By using an RAD peptide display system derived from the ATPase domain of recombinase RadA of Pyrococcus furiosus, an anti-hCG antibody-like molecule was prepared by grafting an hCG-binding peptide to the RAD scaffold. After linking to sfGFP gene, a gene of hCG peptide-grafted RAD was synthesized and cloned into a bacterial expression vector (pET30a-RAD/hCGBP-sfGFP). The vector was transformed into Escherichia coli, and expression of the fusion protein was induced. After isolation and purification of the fusion protein, its binding affinity and specificity to hCG were determined by using a process of immunoabsorption followed by GFP fluorescence measurement. A comparison of hCG-binding activity with a similarly grafted single-domain antibody based on a universal scaffold was performed. The measurement of hCG-binding affinity and specificity revealed that the grafted RAD has an optimally high binding affinity and specificity to hCG, which are better than the grafted single-domain antibody. Moreover, the affinity and specificity of grafted RAD molecule are comparable to those of a commercial monoclonal antibody. In addition, the hCG-binding peptide-grafted RAD molecule has a relatively high biochemical stability, making it a good substitute for antibody with potential application.

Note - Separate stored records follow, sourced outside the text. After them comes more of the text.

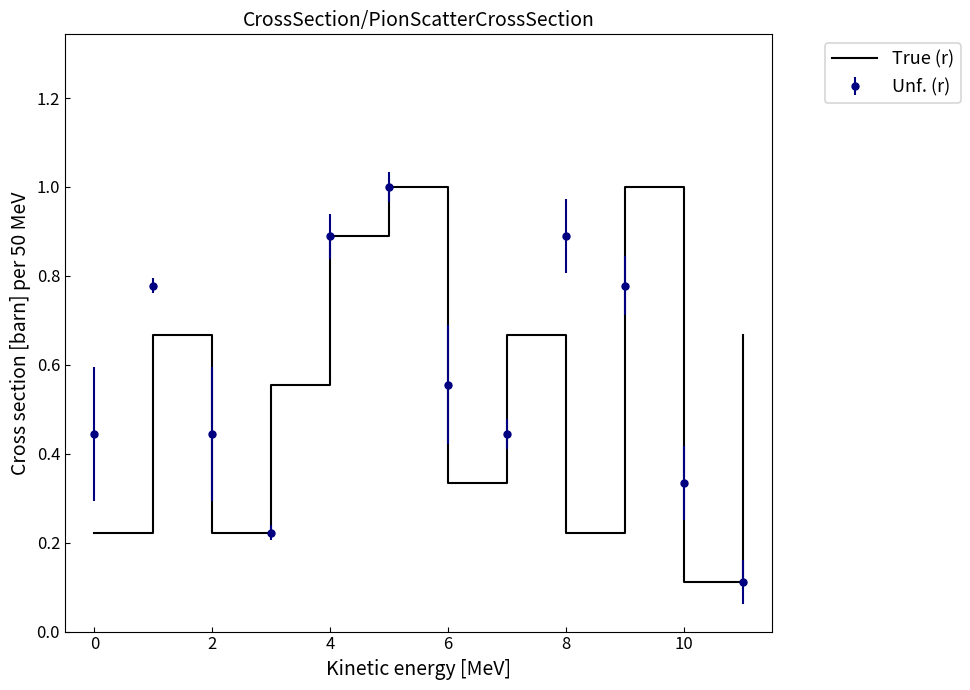

What is the greatest value displayed?

1.0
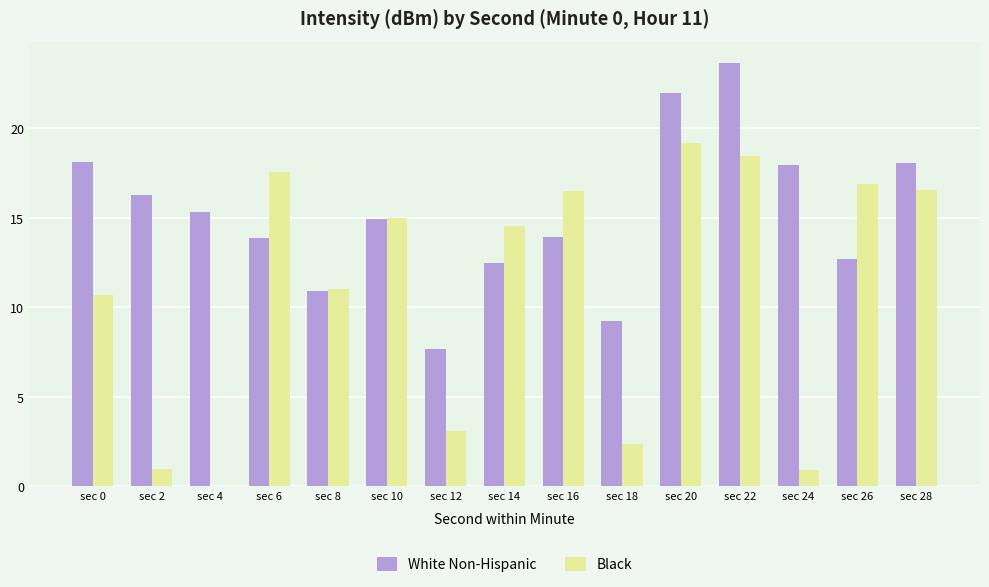

Is the value of White Non-Hispanic at sec 0 greater than the value of Black at sec 26?

Yes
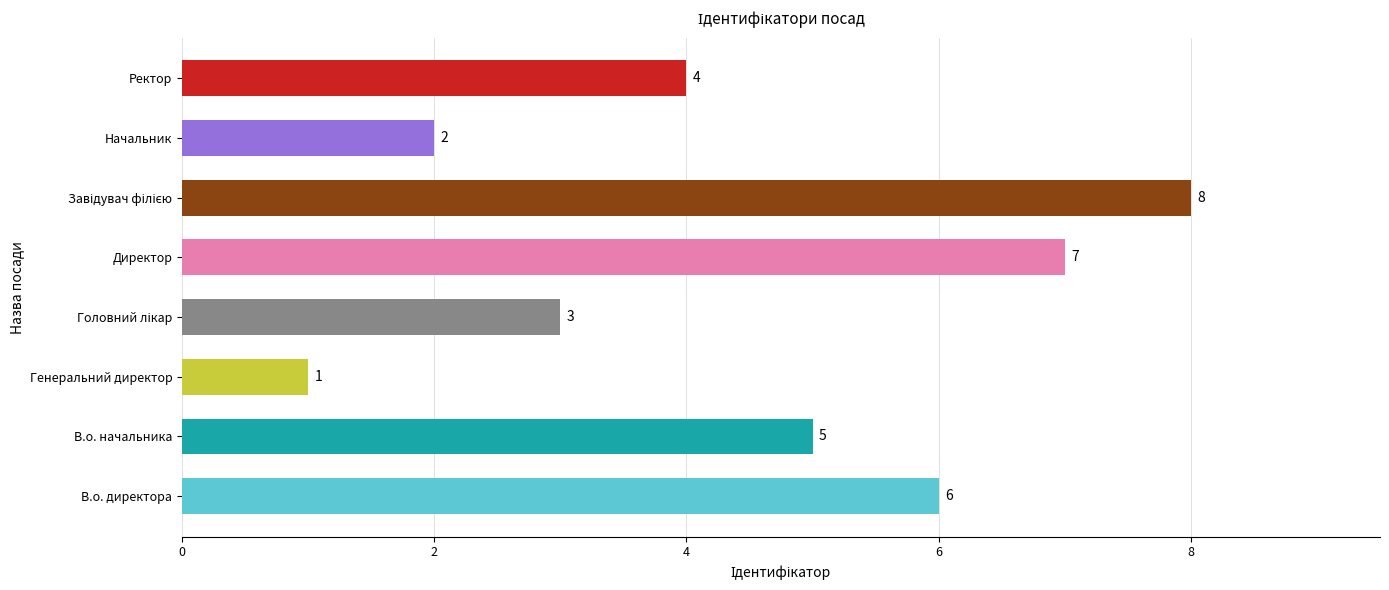

How many data points are less than 5?

4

应用基于激烈火球菌Pyrococcus furiosus 重组酶RadA 的ATP 酶结构域 (RAD 骨架) 的多肽展示体系,通过嫁接人绒毛膜促性腺激素 (hCG) 结合多肽,制备抗hCG 类抗体分子。通过合成hCG 结合多肽插入RAD 多肽展示位点的类抗体基因,成功构建了pET30a-RAD/hCGBP-sfGFP 原核表达载体,在大肠杆菌中诱导蛋白表达,分离、纯化获得类抗体蛋白,通过亲和吸附-GFP 荧光检测方法测定类抗体对hCG 的结合活性,并与应用单域抗体通用骨架制备的嫁接抗体比较活性差异。结果显示,RAD 类抗体分子对hCG 分子具有较高的亲和性和特异性,显著优于单域嫁接抗体,并与商业单克隆抗体的活性相当;同时,利用RAD 多肽展示骨架制备的抗hCG 类抗体,具有较高的生化稳定性,是一种具有应用潜力的抗体替代分子。.
Keywords: RAD peptide display; antibody-like molecule; expression and purification; hCG.